Saved entries:
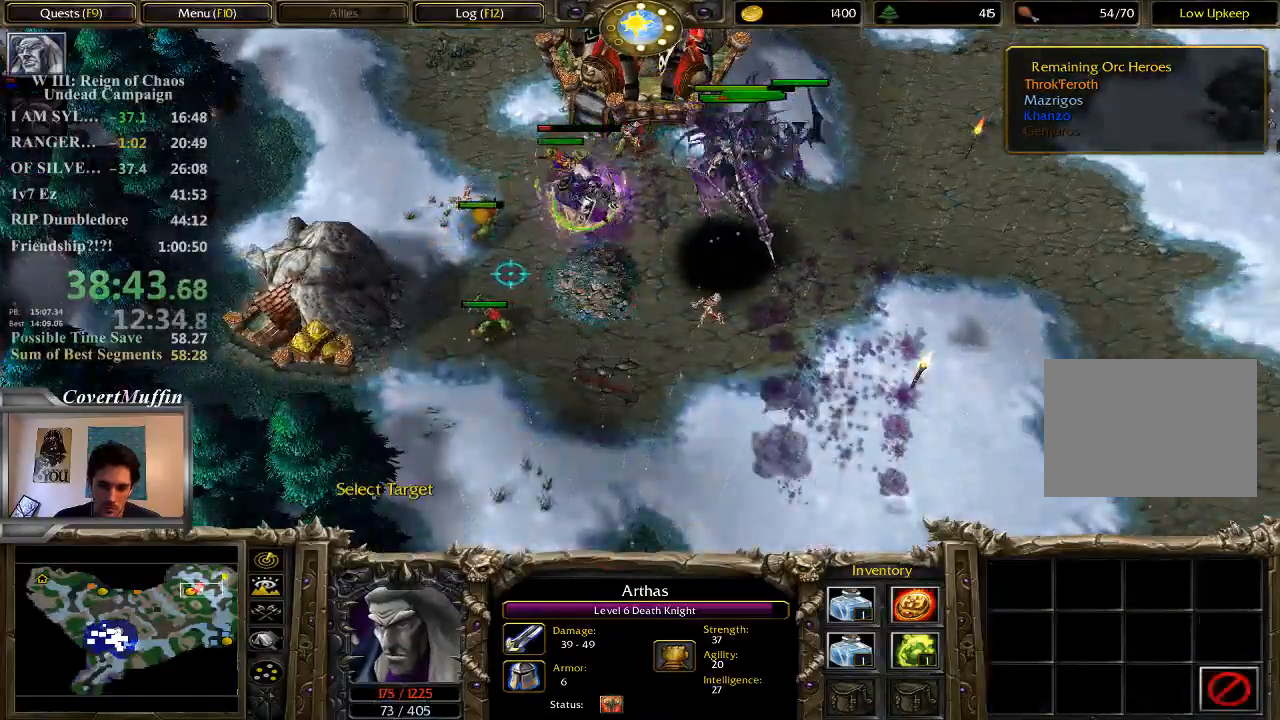
{"keys": [], "mouse": ["left"], "events": [[133, "a", "up"], [467, "mouse_left", "down"]]}
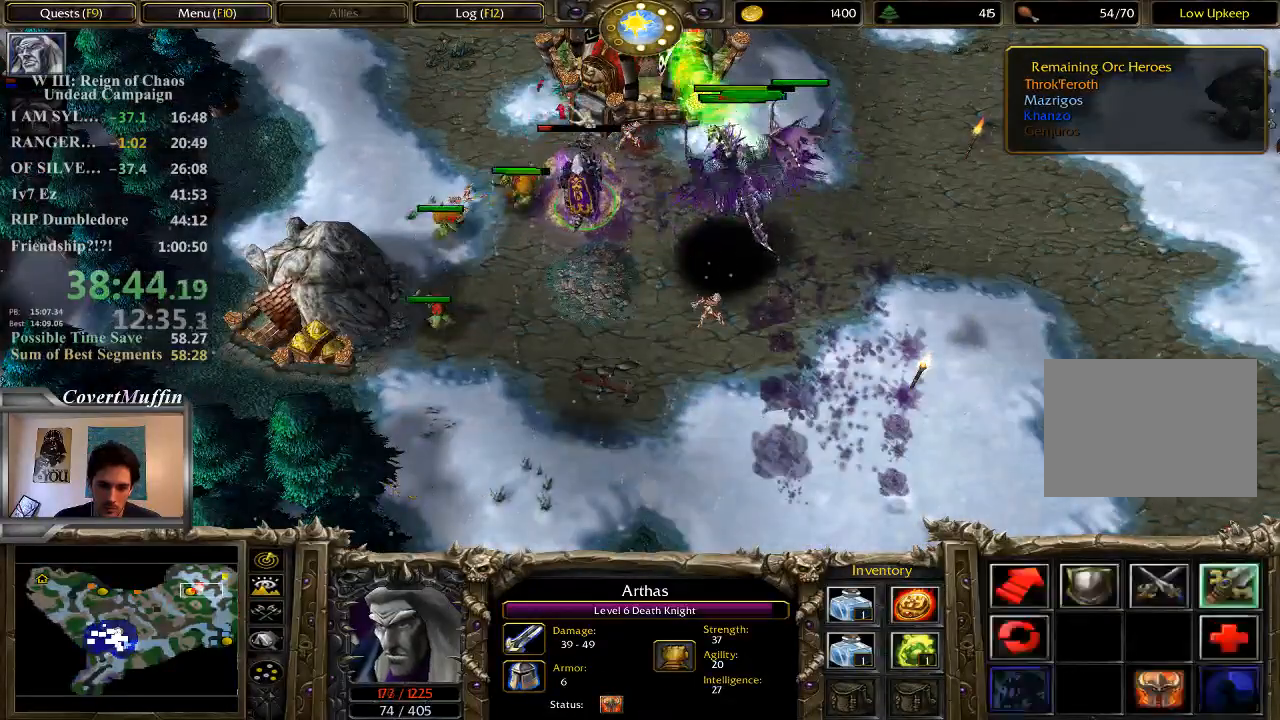
{"keys": ["a"], "mouse": [], "events": [[133, "mouse_left", "up"], [467, "a", "down"]]}
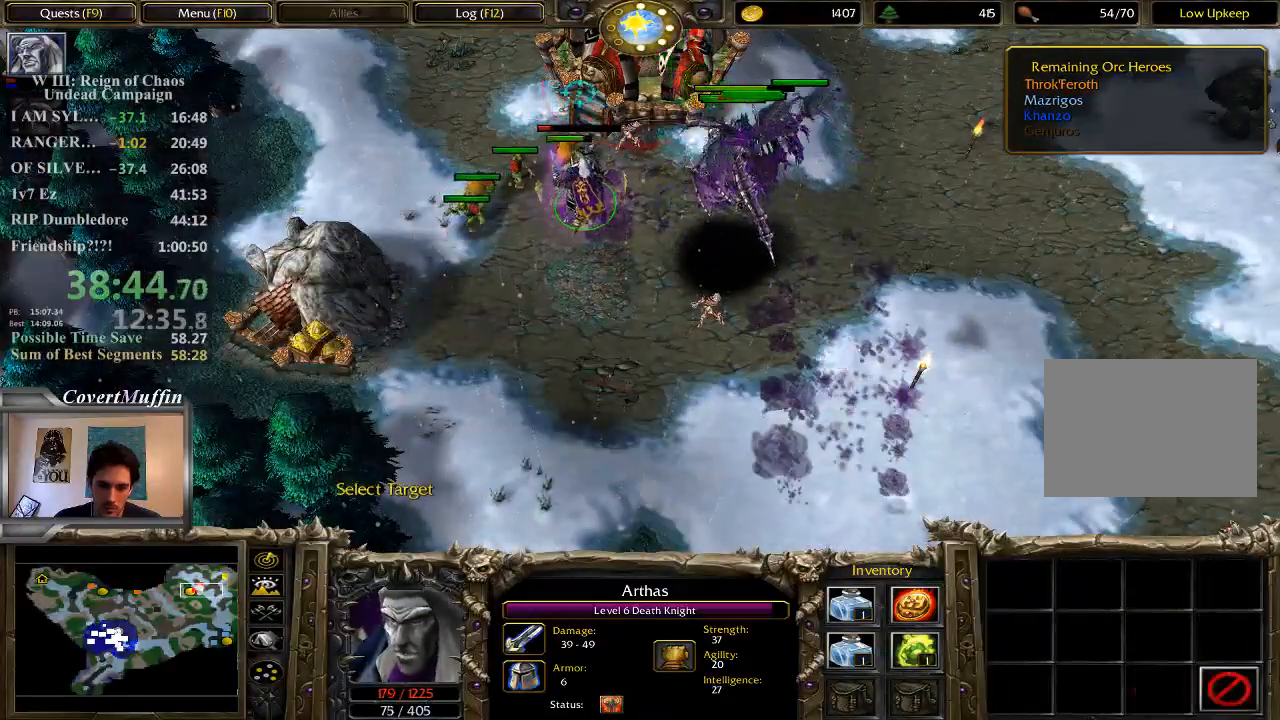
{"keys": [], "mouse": [], "events": [[33, "mouse_left", "down"], [100, "a", "up"], [200, "mouse_left", "up"]]}
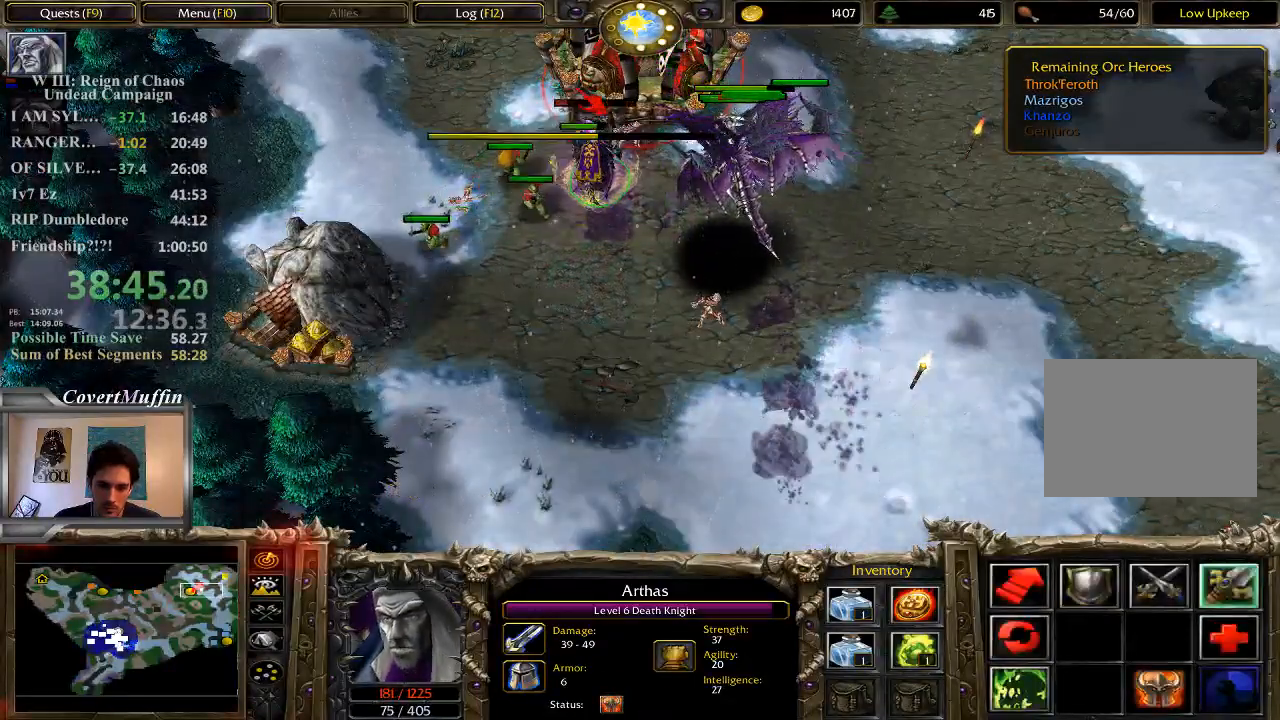
{"keys": [], "mouse": [], "events": []}
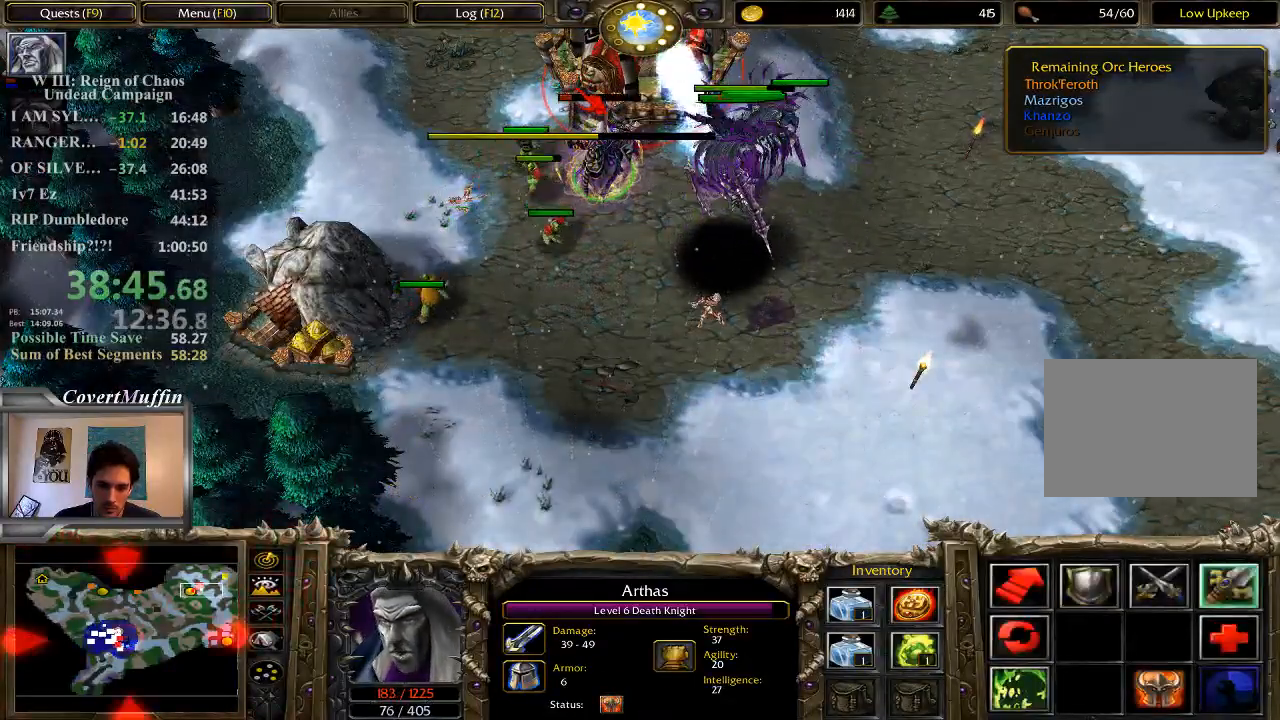
{"keys": [], "mouse": [], "events": [[283, "mouse_right", "down"], [417, "mouse_right", "up"]]}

Aim of the task: With the pictures omitted, the records above are to be repeated exactly.

Response area:
{"keys": [], "mouse": ["left"], "events": [[133, "a", "up"], [467, "mouse_left", "down"]]}
{"keys": ["a"], "mouse": [], "events": [[133, "mouse_left", "up"], [467, "a", "down"]]}
{"keys": [], "mouse": [], "events": [[33, "mouse_left", "down"], [100, "a", "up"], [200, "mouse_left", "up"]]}
{"keys": [], "mouse": [], "events": []}
{"keys": [], "mouse": [], "events": [[283, "mouse_right", "down"], [417, "mouse_right", "up"]]}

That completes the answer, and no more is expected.